Exercise prompt — Rewrite the rows from the start up to and including the line with "rdurga@uoregon.edu", changing "Graduate Student" to "Doctoral Candidate" and leaving everything else as it is. Omit the pictures from your answer.

Exercise data —
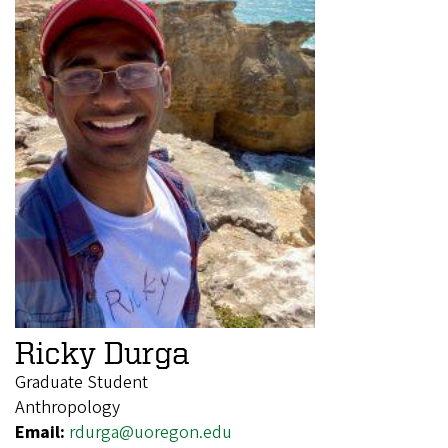
Ricky Durga
Graduate Student
Anthropology
Email:
rdurga@uoregon.edu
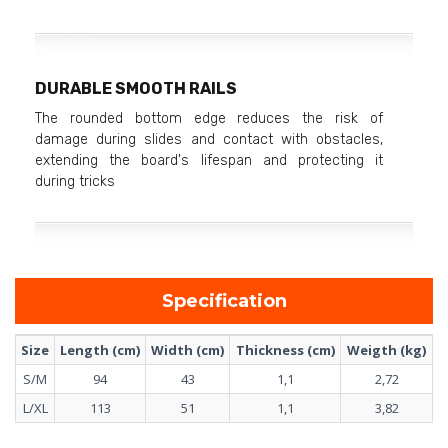
DURABLE SMOOTH RAILS
The rounded bottom edge reduces the risk of
damage during slides and contact with obstacles,
extending the board's lifespan and protecting it
during tricks
Specification
Size
Length (cm)
Width (cm)
Thickness (cm)
Weigth (kg)
S/M
94
43
1,1
2,72
L/XL
113
51
1,1
3,82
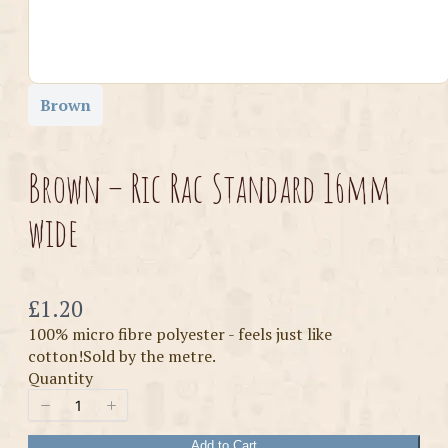
Brown
Brown – Ric Rac Standard 16mm
wide
Now
£1.20
100% micro fibre polyester - feels just like
cotton!Sold by the metre.
Quantity
Add to Cart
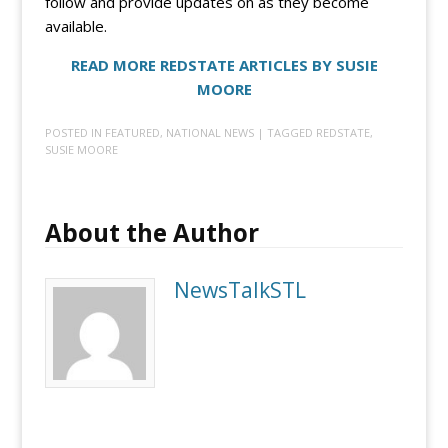
follow and provide updates on as they become
available.
READ MORE REDSTATE ARTICLES BY SUSIE
MOORE
POSTED IN
FEATURED
,
NATIONAL NEWS
| TAGGED
REDSTATE
,
SUSIE MOORE
About the Author
NewsTalkSTL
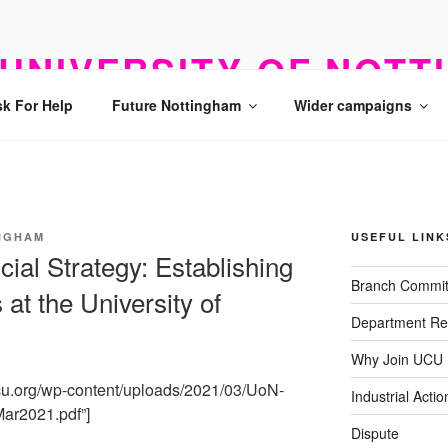
UNIVERSITY OF NOTT
k For Help
Future Nottingham
Wider campaigns
NGHAM
USEFUL LINK
cial Strategy: Establishing
Branch Commit
 at the University of
Department Re
Why Join UCU
ucu.org/wp-content/uploads/2021/03/UoN-
Industrial Actio
Mar2021.pdf”]
Dispute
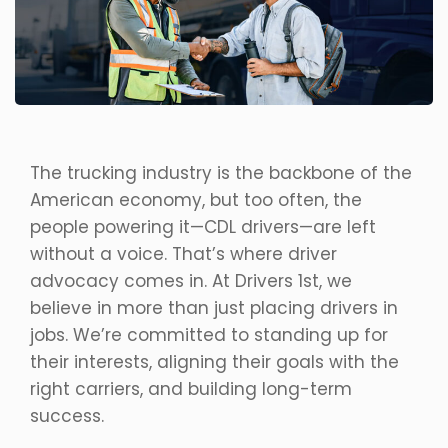
The trucking industry is the backbone of the
American economy, but too often, the
people powering it—CDL drivers—are left
without a voice. That’s where driver
advocacy comes in. At Drivers 1st, we
believe in more than just placing drivers in
jobs. We’re committed to standing up for
their interests, aligning their goals with the
right carriers, and building long-term
success.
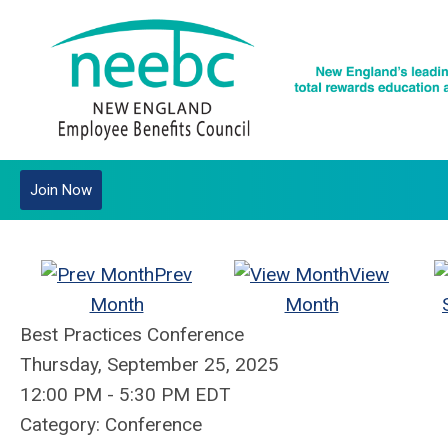
Join Now
Prev
View
Month
Month
Best Practices Conference
Thursday, September 25, 2025
12:00 PM
-
5:30 PM EDT
Category: Conference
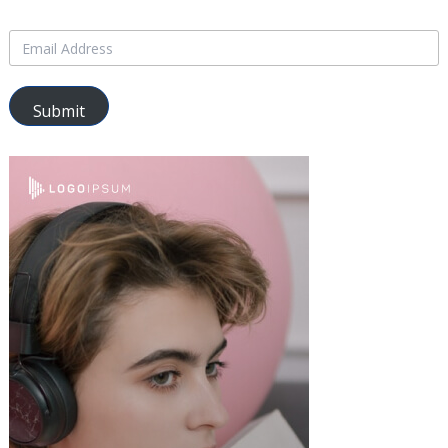
Submit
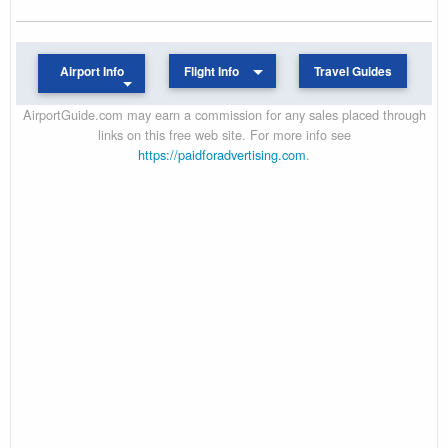
Airport Info
Flight Info
Travel Guides
AirportGuide.com may earn a commission for any sales placed through
links on this free web site. For more info see
https://paidforadvertising.com
.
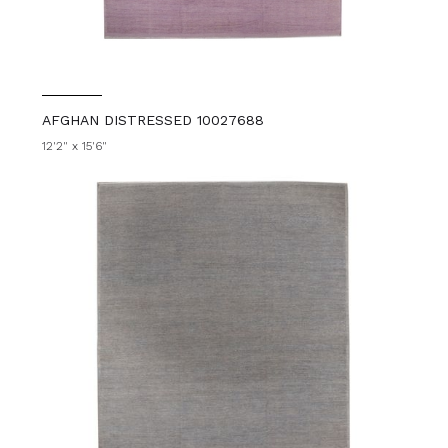
AFGHAN DISTRESSED 10027688
12'2" x 15'6"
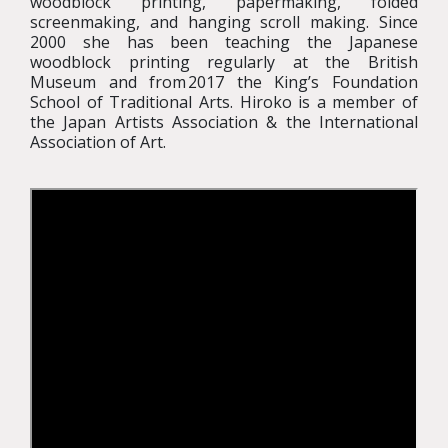
woodblock printing, papermaking, folded
screenmaking, and hanging scroll making. Since
2000 she has been teaching the Japanese
woodblock printing regularly at the British
Museum and from 2017 the King’s Foundation
School of Traditional Arts. Hiroko is a member of
the Japan Artists Association & the International
Association of Art.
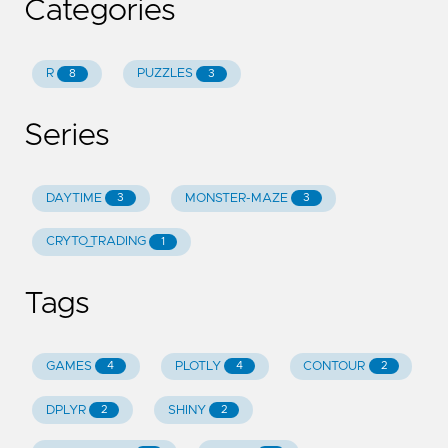
Categories
R
PUZZLES
8
3
Series
DAYTIME
MONSTER-MAZE
3
3
CRYTO_TRADING
1
Tags
GAMES
PLOTLY
CONTOUR
4
4
2
DPLYR
SHINY
2
2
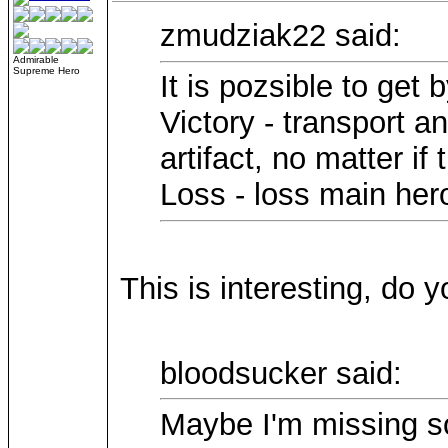
zmudziak22 said:
Admirable
Supreme Hero
It is pozsible to get 
Victory - transport a
artifact, no matter if 
Loss - loss main hero
This is interesting, do
bloodsucker said:
Maybe I'm missing so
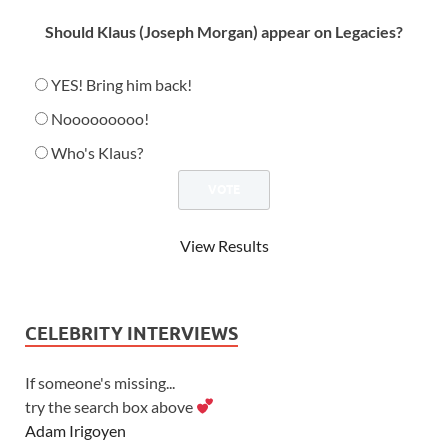
Should Klaus (Joseph Morgan) appear on Legacies?
YES! Bring him back!
Nooooooooo!
Who's Klaus?
View Results
CELEBRITY INTERVIEWS
If someone's missing...
try the search box above
Adam Irigoyen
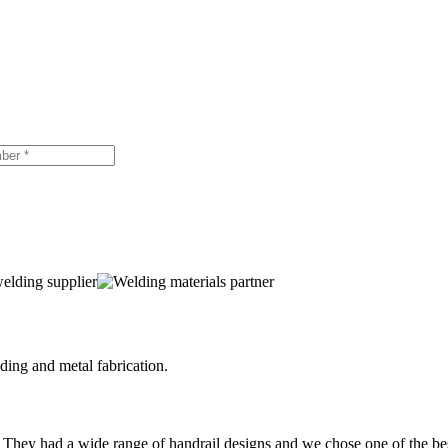
ing and metal fabrication.
 They had a wide range of handrail designs and we chose one of the be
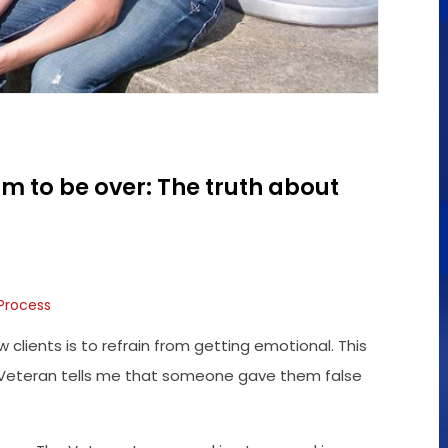
im to be over: The truth about
 Process
w clients is to refrain from getting emotional. This
en A Veteran tells me that someone gave them false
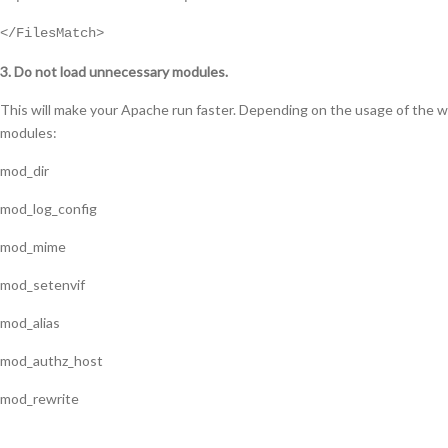
</FilesMatch>
3. Do not load unnecessary modules.
This will make your Apache run faster. Depending on the usage of the w
modules:
mod_dir
mod_log_config
mod_mime
mod_setenvif
mod_alias
mod_authz_host
mod_rewrite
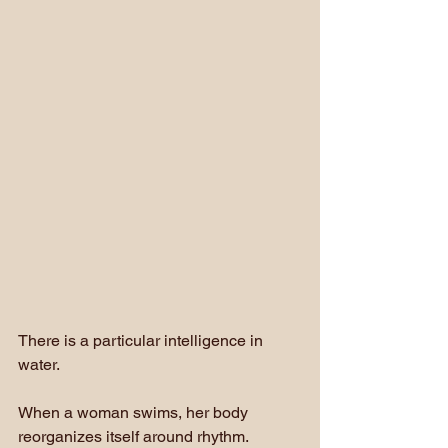
There is a particular intelligence in 
water.
When a woman swims, her body 
reorganizes itself around rhythm. 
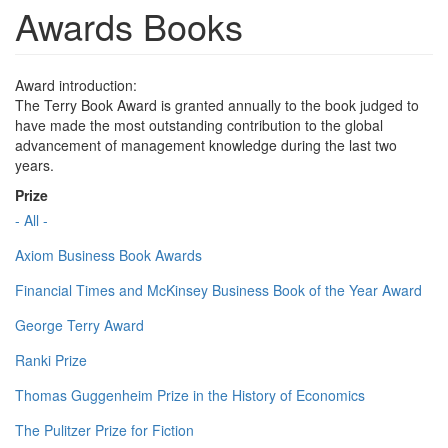
Awards Books
Award introduction:
The Terry Book Award is granted annually to the book judged to
have made the most outstanding contribution to the global
advancement of management knowledge during the last two
years.
Prize
- All -
Axiom Business Book Awards
Financial Times and McKinsey Business Book of the Year Award
George Terry Award
Ranki Prize
Thomas Guggenheim Prize in the History of Economics
The Pulitzer Prize for Fiction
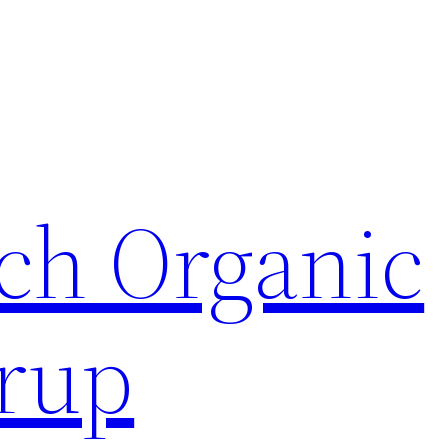
ch Organic
rup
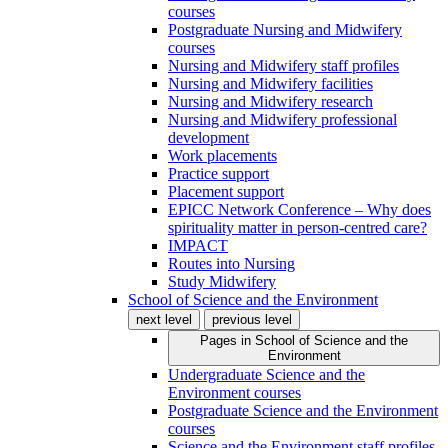
courses
Postgraduate Nursing and Midwifery
courses
Nursing and Midwifery staff profiles
Nursing and Midwifery facilities
Nursing and Midwifery research
Nursing and Midwifery professional
development
Work placements
Practice support
Placement support
EPICC Network Conference – Why does
spirituality matter in person-centred care?
IMPACT
Routes into Nursing
Study Midwifery
School of Science and the Environment
next level
previous level
Pages in
School of Science and the
Environment
Undergraduate Science and the
Environment courses
Postgraduate Science and the Environment
courses
Science and the Environment staff profiles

Task solution —
Ricky Durga
Doctoral Candidate
Anthropology
Email:
rdurga@uoregon.edu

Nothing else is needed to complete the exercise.